You should do each project with one or two partners,
so individual work will count for 40% of your grade and joint
work for 60%. You are free to change partners, or not, between
projects.
Each project
will last between two and three weeks and will
require coding, experimenting with data, and writing a
report. Using a high-level environment such as Matlab or R is encouraged. Projects will be
graded based exclusively on the written report; see this writing advice. Each team should hand in its joint
report at the start of class on the day that the report is due.

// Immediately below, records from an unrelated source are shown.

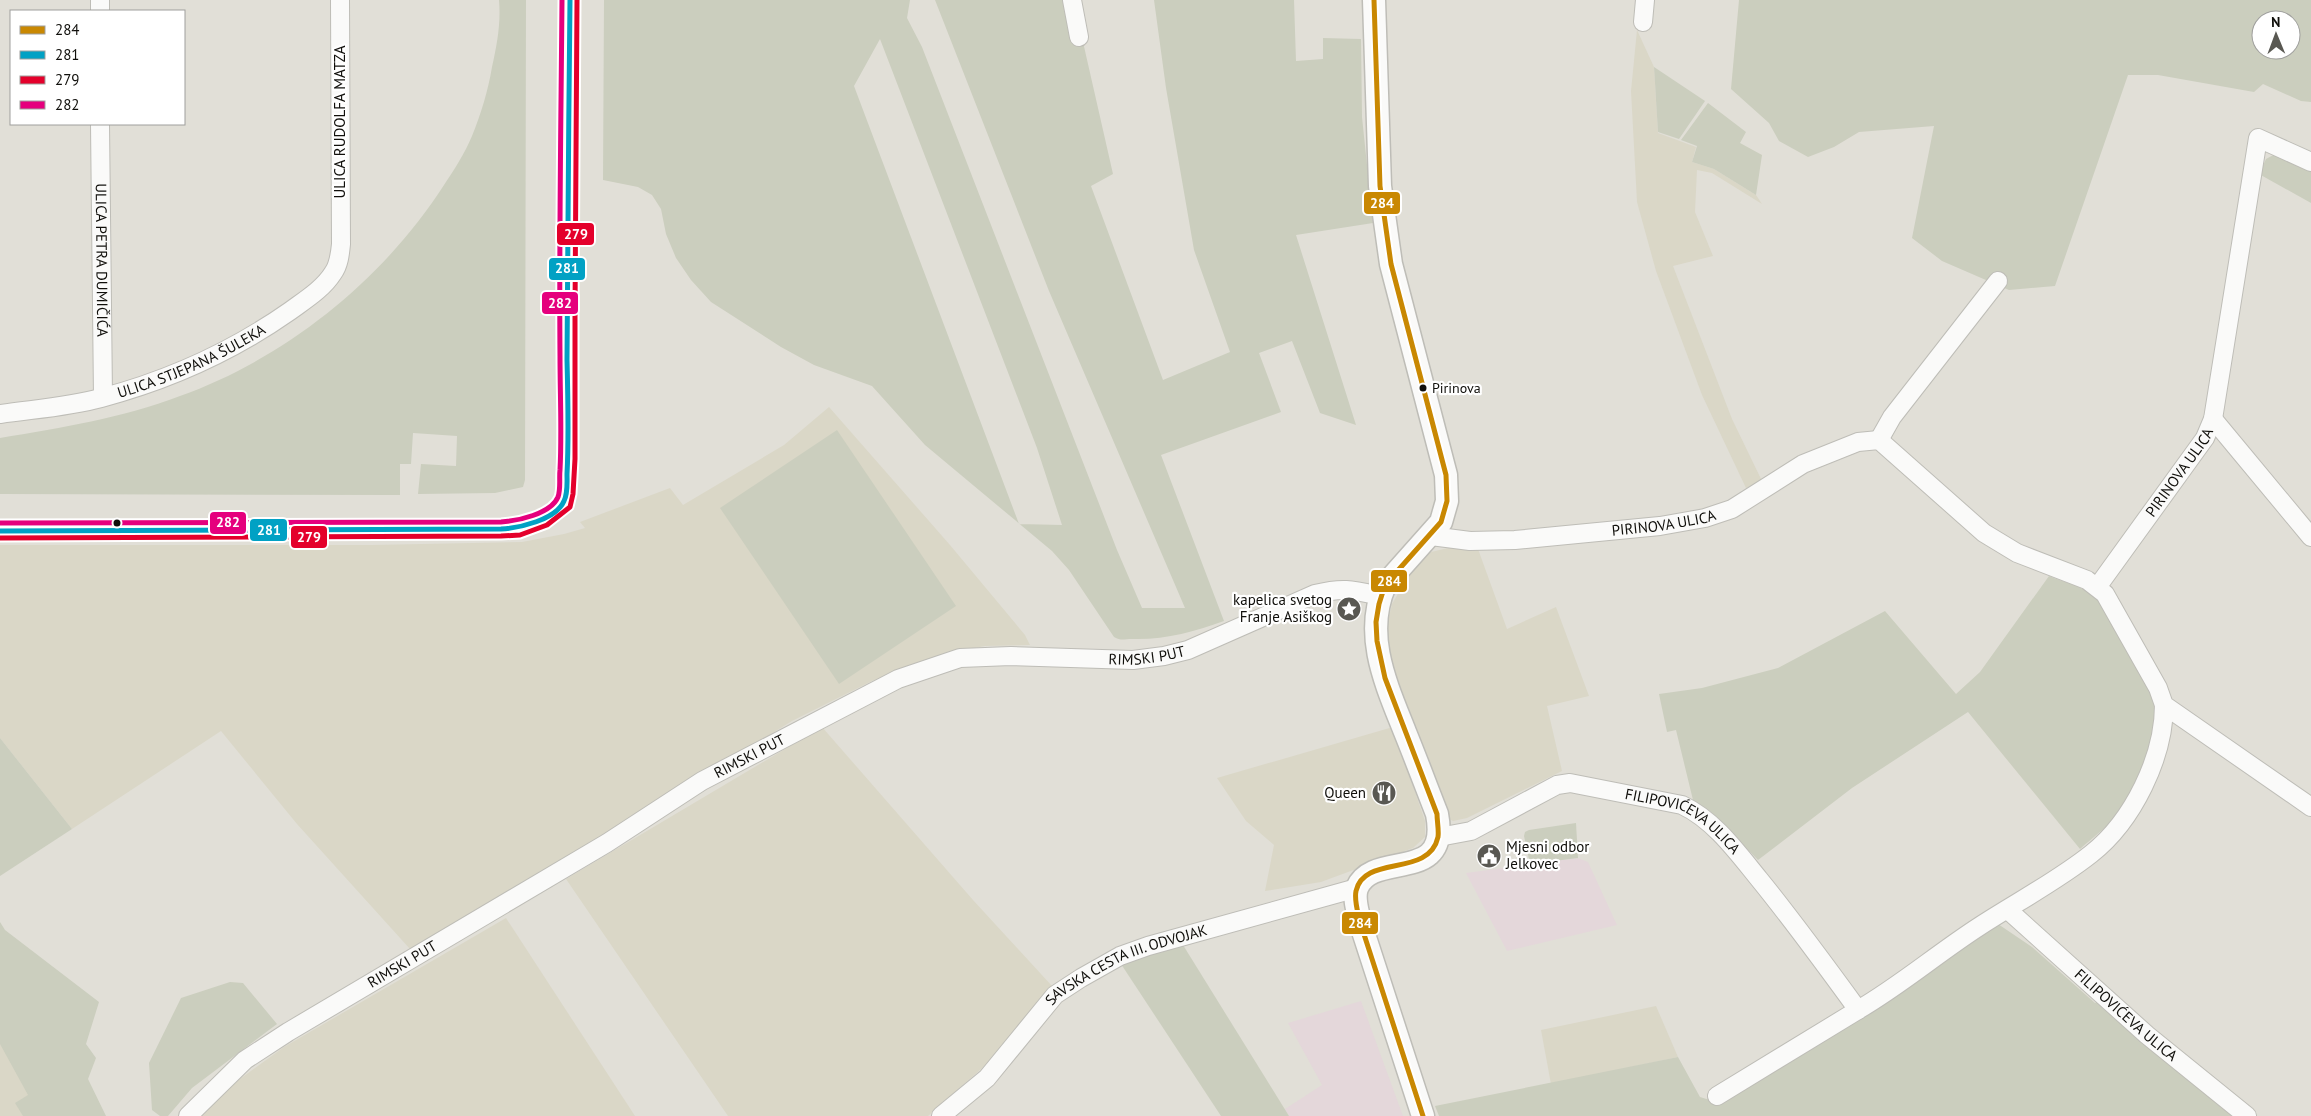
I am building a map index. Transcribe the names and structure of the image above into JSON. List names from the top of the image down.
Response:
{
  "streets": {
    "street": [
      "ULICA RUDOLFA MATZA",
      "ULICA PETRA DUMIČIĆA",
      "ULICA STJEPANA ŠULEKA",
      "PIRINOVA ULICA",
      "RIMSKI PUT",
      "FILIPOVIĆEVA ULICA",
      "SAVSKA CESTA III. ODVOJAK"
    ]
  },
  "crossings": [
    ["ULICA RUDOLFA MATZA", "ULICA STJEPANA ŠULEKA"],
    ["ULICA PETRA DUMIČIĆA", "ULICA STJEPANA ŠULEKA"]
  ],
  "places": {
    "other": ["Pirinova"],
    "place": ["kapelica svetog Franje Asiškog"],
    "restaurant": ["Queen"],
    "public building": ["Mjesni odbor Jelkovec"]
  },
  "lines": [
    "transit line 284",
    "transit line 281",
    "transit line 279",
    "transit line 282"
  ],
  "legend": [
    "284",
    "281",
    "279",
    "282"
  ],
  "north": "top"
}
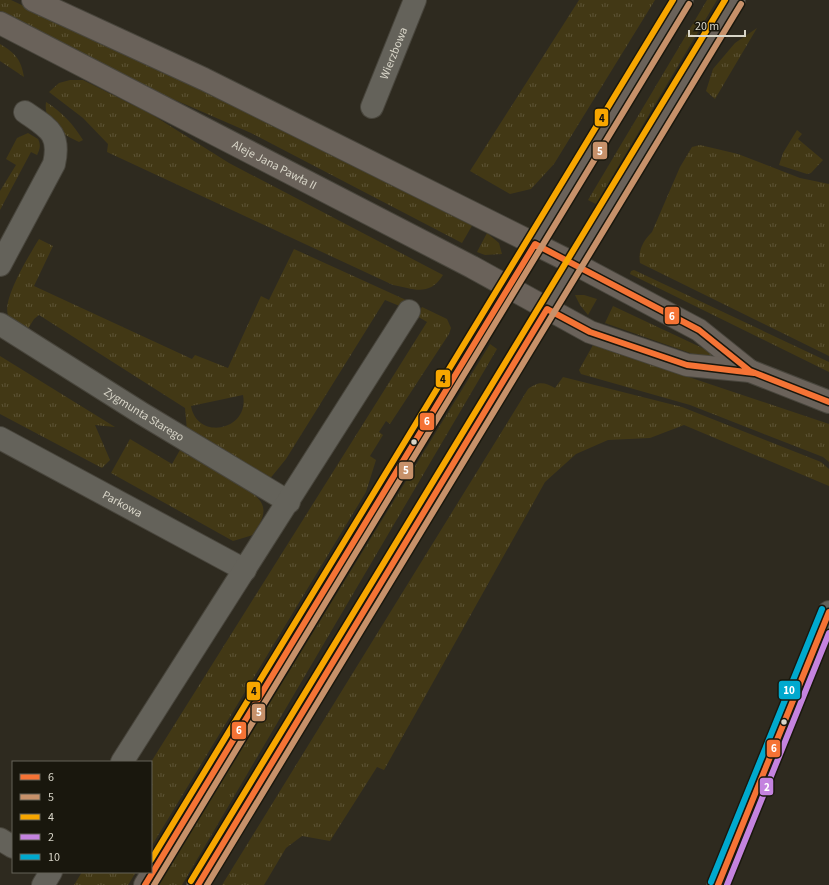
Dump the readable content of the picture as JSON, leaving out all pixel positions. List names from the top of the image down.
{
  "streets": {
    "main road": ["Aleje Jana Pawła II"],
    "street": ["Wierzbowa", "Zygmunta Starego", "Parkowa"]
  },
  "lines": [
    "transit line 4",
    "transit line 5",
    "transit line 6",
    "transit line 10",
    "transit line 2"
  ],
  "legend": [
    "6",
    "5",
    "4",
    "2",
    "10"
  ],
  "scale_bar": "20 m"
}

Each day or part of a day that a report is late will cost 20% of
the maximum score available for the project. Reports will
be evaluated using grading criteria similar to those in
this form. Complete academic honesty is always required.
The first project
will be handed out on January 12, and will be due back on Thursday
January 26, 2012. Later projects will be due on Thursday February
16, Tuesday March 6, and Thursday March 22. The final exam will be
on Thursday March 22, 2012, at 11:30am.
There is no a
priori correspondence between letter grades and numerical
scores on the assignments or on the exam. You can evaluate your
performance in the class by comparing your scores with the means
and standard deviations, which will be announced. However there is
also no fixed correspondence between letter grades and standard
deviations above or below the mean. If all students do well in the
absolute, then all students will get a good grade.
You should not
drop CSE 250B just because you are unhappy with the score that you
receive on a project or quiz. Instead, you should make an
appointment to discuss with the TA or the instructor how you can
do better on following projects and quizzes.